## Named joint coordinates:
= Beginning of Section =

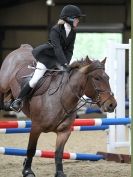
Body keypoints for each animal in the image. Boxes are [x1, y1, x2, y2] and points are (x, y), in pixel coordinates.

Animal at [0, 43, 116, 177]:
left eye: (108, 78)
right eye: (96, 78)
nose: (112, 104)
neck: (62, 98)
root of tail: (22, 47)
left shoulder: (64, 132)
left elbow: (59, 153)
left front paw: (59, 172)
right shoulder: (36, 128)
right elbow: (31, 149)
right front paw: (27, 171)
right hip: (3, 85)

= End of Section =

## What is expected:
Each of the entries above must be output exactly, with none of the pictures.

## Final answer:
Body keypoints for each animal in the image. Boxes are [x1, y1, x2, y2] and points are (x, y), in pixel coordinates.

Animal at [0, 43, 116, 177]:
left eye: (108, 78)
right eye: (96, 78)
nose: (112, 104)
neck: (62, 98)
root of tail: (22, 47)
left shoulder: (64, 132)
left elbow: (59, 153)
left front paw: (59, 172)
right shoulder: (36, 128)
right elbow: (31, 149)
right front paw: (27, 171)
right hip: (3, 85)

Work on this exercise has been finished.